→ AIM OF THE TASK
Every record needs to be repeated exactly; its pictures do not.

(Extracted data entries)
□ □ □ □

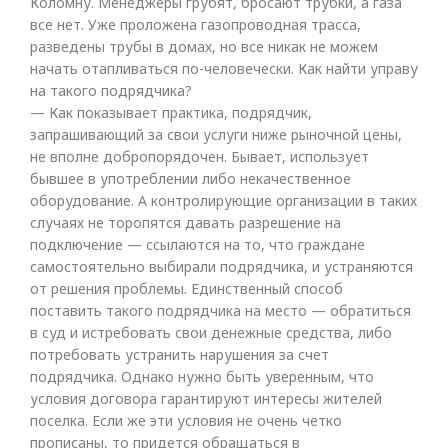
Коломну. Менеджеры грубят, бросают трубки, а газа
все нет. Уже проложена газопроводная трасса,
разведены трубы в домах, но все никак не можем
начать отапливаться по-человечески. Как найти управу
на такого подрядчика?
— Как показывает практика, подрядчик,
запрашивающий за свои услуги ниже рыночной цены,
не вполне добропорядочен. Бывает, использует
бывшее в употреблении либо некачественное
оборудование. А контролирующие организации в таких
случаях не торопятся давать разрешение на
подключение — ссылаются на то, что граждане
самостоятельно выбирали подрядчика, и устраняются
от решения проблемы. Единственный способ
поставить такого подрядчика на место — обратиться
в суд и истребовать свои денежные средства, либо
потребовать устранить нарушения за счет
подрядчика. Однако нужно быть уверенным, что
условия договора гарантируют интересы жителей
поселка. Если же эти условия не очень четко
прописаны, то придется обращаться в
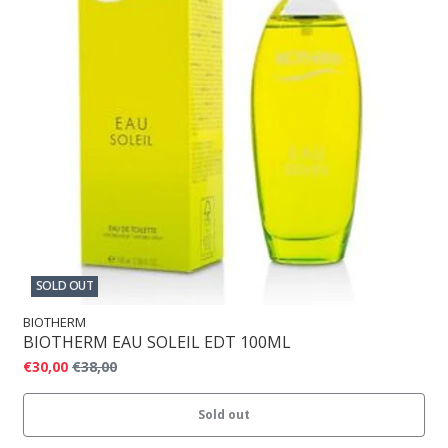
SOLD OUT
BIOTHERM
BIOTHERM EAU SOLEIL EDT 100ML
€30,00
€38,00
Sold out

□ □ □ □

→ OUTPUT OF THE EXERCISE
Коломну. Менеджеры грубят, бросают трубки, а газа
все нет. Уже проложена газопроводная трасса,
разведены трубы в домах, но все никак не можем
начать отапливаться по-человечески. Как найти управу
на такого подрядчика?
— Как показывает практика, подрядчик,
запрашивающий за свои услуги ниже рыночной цены,
не вполне добропорядочен. Бывает, использует
бывшее в употреблении либо некачественное
оборудование. А контролирующие организации в таких
случаях не торопятся давать разрешение на
подключение — ссылаются на то, что граждане
самостоятельно выбирали подрядчика, и устраняются
от решения проблемы. Единственный способ
поставить такого подрядчика на место — обратиться
в суд и истребовать свои денежные средства, либо
потребовать устранить нарушения за счет
подрядчика. Однако нужно быть уверенным, что
условия договора гарантируют интересы жителей
поселка. Если же эти условия не очень четко
прописаны, то придется обращаться в
SOLD OUT
BIOTHERM
BIOTHERM EAU SOLEIL EDT 100ML
€30,00
€38,00
Sold out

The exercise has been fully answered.